O colegiado, por maioria de votos, julgou parcialmente procedente a Ação Cível Originária (ACO) 637.

Recálculo de valores

O PIN e o Proterra foram criados pelos Decretos-lei 1.106/1970 e 1.179/1971, respectivamente, para promover maior integração à economia pátrio, facilitar chegada à terreno, gerar melhores condições de serviço e fomentar a agroindústria.

Nos dois casos, os recursos são provenientes das deduções do Imposto de Renda de Pessoa Jurídica para emprego em incentivos fiscais e têm porquê destinação as regiões compreendidas nas áreas de atuação da Superintendência do Desenvolvimento da Amazônia (Sudam) e da Superintendência do Desenvolvimento do Nordeste (Sudene).

Base de conta

Prevaleceu, no julgamento, o entendimento do ministro Alexandre de Moraes de que os valores recolhidos a título de PIN e Proterra não podem repercutir nos repasses do FPE aos entes federados.
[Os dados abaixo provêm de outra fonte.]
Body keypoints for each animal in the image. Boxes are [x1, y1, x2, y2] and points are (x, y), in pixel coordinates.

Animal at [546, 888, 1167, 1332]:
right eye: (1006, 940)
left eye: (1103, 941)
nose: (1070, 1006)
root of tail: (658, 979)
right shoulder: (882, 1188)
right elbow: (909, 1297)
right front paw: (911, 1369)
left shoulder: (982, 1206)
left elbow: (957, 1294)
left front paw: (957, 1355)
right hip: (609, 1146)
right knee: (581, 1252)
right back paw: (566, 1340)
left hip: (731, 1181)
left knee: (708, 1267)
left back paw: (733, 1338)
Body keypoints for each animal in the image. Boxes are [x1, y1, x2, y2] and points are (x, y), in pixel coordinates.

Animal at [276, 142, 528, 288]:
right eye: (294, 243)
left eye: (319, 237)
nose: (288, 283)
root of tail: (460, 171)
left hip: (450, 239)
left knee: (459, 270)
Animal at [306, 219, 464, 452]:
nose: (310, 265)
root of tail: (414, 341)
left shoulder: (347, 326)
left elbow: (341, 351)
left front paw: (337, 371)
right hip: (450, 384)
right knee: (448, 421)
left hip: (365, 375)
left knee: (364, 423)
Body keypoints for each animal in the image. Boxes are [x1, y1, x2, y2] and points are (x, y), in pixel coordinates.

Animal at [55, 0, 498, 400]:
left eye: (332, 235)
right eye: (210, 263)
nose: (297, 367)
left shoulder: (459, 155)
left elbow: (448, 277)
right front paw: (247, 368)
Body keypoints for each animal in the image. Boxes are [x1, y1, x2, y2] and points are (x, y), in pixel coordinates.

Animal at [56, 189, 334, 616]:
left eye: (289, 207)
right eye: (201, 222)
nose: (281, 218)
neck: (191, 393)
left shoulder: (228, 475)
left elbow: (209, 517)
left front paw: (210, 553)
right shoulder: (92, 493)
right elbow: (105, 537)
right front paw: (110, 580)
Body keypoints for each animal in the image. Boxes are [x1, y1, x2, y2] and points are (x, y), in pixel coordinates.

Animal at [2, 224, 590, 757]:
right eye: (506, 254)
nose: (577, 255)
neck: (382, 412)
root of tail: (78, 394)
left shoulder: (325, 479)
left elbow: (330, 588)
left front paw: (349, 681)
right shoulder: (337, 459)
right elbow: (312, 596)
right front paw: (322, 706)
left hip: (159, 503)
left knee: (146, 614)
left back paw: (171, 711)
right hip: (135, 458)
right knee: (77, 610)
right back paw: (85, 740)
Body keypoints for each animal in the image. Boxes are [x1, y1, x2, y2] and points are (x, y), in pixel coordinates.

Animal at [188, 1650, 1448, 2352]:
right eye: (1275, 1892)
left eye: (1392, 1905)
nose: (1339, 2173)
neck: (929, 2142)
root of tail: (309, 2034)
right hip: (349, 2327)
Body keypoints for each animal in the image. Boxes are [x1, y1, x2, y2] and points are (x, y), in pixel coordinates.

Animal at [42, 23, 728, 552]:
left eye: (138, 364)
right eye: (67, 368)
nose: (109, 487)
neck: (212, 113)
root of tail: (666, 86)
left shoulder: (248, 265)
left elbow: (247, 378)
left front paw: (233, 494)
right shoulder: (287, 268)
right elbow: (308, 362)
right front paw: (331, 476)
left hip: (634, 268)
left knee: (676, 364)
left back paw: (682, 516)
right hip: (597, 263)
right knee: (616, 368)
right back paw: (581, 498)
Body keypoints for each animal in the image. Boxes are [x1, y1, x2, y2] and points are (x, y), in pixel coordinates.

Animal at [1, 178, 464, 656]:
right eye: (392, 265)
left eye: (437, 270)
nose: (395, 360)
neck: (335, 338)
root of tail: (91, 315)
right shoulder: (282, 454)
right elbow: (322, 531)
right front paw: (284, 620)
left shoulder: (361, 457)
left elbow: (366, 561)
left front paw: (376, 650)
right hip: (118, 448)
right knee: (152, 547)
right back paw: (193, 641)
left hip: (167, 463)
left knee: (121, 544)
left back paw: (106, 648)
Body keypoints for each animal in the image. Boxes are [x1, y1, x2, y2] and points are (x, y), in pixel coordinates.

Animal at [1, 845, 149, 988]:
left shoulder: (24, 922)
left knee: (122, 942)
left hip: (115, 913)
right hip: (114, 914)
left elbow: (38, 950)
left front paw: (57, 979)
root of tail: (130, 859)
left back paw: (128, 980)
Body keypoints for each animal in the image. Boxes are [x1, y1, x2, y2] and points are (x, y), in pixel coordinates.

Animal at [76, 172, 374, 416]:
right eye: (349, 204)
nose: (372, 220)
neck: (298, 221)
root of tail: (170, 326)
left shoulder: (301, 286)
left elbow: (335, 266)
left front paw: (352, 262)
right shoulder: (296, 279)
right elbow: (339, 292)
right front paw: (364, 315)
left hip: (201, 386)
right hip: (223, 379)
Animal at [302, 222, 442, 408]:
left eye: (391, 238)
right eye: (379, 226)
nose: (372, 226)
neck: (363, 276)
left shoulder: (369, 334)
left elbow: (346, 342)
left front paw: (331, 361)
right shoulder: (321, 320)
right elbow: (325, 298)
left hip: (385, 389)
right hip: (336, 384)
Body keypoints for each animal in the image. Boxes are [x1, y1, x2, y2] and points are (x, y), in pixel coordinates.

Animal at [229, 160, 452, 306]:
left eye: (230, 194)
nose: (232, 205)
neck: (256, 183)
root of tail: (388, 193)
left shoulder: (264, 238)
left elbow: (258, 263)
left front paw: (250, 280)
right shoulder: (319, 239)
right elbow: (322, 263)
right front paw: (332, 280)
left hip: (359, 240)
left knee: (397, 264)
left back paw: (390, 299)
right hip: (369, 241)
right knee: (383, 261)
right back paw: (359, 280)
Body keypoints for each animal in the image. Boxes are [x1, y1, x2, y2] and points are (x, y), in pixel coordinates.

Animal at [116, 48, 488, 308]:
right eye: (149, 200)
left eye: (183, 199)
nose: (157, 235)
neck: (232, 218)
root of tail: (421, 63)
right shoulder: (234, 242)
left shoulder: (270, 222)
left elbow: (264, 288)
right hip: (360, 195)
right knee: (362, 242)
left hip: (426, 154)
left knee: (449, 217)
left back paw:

O ministro destacou que o STF tem jurisprudência do STF de que os valores recolhidos para esses programas devem integrar a base de conta do FPE, tendo em vista que, mesmo que indiretamente, foram arrecadados pela União e destinados a fundo específico na forma de favor fiscal.

O ministro Alexandre salientou que, na ACO 758, o Plenário do STF entendeu que os dois programas federais não podem onerar os outros entes federativos quando da partilha da receita dos impostos sobre renda e proventos de qualquer natureza e sobre produtos industrializados.

Citou, ainda, decisão do ministro Edson Fachin que, em controvérsia semelhante (RE 1179685), assentou que o PIN e o Proterra não poderiam ser excluídos da base de conta do repasse do Fundo de Participação dos Municípios.

Assim, o ministro reconheceu ao estado o recta às diferenças de conta. Os demais pedidos formulados na ACO 637 foram julgados improcedentes.

Ficaram vencidos o relator, ministro Marco Aurélio, e o ministro Gilmar Mendes, que votaram pela integral improcedência dos pedidos.